Simple nfdump Setup (in Containers) for Netflow Collection and Analysis
This post will outline my simple Netflow collection setup running with some containers with nfdump tooling I setup for this purpose.
Assumptions:
I’m going to make the following assumptions:
- You’re in a Unix-like environment
- Docker is the targeted container engine
- Netflow binaries will be stored in
/flows
on your system - You already have another system that supports sending Netflow data to a remote host, such as a switch or router (I will not cover how to setup sflow on a Linux machine)
Modify the content to your needs if any of these assumptions don’t line up with your setup.
Why nfdump?
At a previous role I was introduced to nfdump
and really liked it.

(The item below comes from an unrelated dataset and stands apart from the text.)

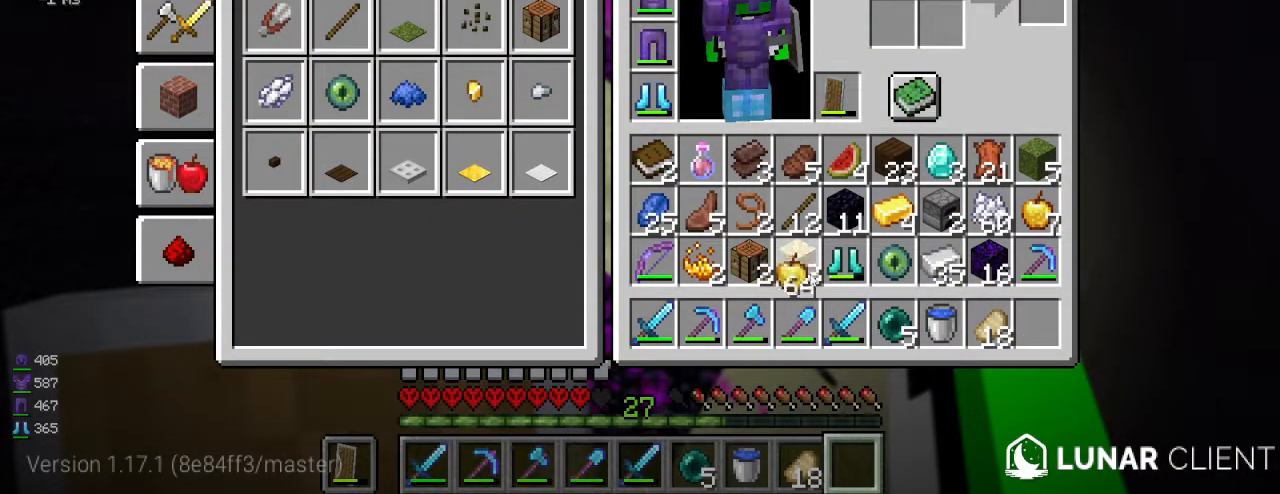
{"keys": [], "mouse": [], "events": []}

It’s like tcpdump
in the fact that it’s a command line tool and provides a user with the ability to inspect the netflow data based on filters such as time or source or destination hosts/ports – but unlike tcpdump
, nfdump
is used against Netflow binary files that have the captured data on your filesystem.
The repository for nfdump is here: phaag/nfdump
Setup nfcapd
Nfcapd is a daemon included with nfdump that receives Netflow data and writes it to disk for inspection with nfdump
.
First, let’s create the /flows
directory and make sure that UID 1000 owns it (that UID/GID is used in the container):
sudo mkdir -p /flows
sudo chown -R 1000 /flows
We can spin up an nfcapd receiver with the following docker
command:
docker run -d --restart=unless-stopped --name=nfcapd -p 9995:9995/udp -v /flows:/flows heywoodlh/nfcapd:latest
Now that nfcapd is setup, you can send Netflow to UDP port 9995 on your Docker host and it should start writing the received data to binary files in the /flows
directory. My container image by default will organize flows into the /flows
directory by year/month/day/hour
. For example, flows captured between 4:00 p.m. to 5:00 p.m. July 20th, 2022 would be in the following folder /flows/2022/07/20/16
.
If you do not like the defaults I have set in my heywoodlh/nfcapd image, you can check out nfcapd
’s arguments by running this command:
docker run -it --rm heywoodlh/nfcapd --help
You can then provide your desired nfcapd
arguments to the docker run
command. If you are going this route I can assume you are technical enough to figure out what you need so I will not cover any thing more of going outside the defaults I have set.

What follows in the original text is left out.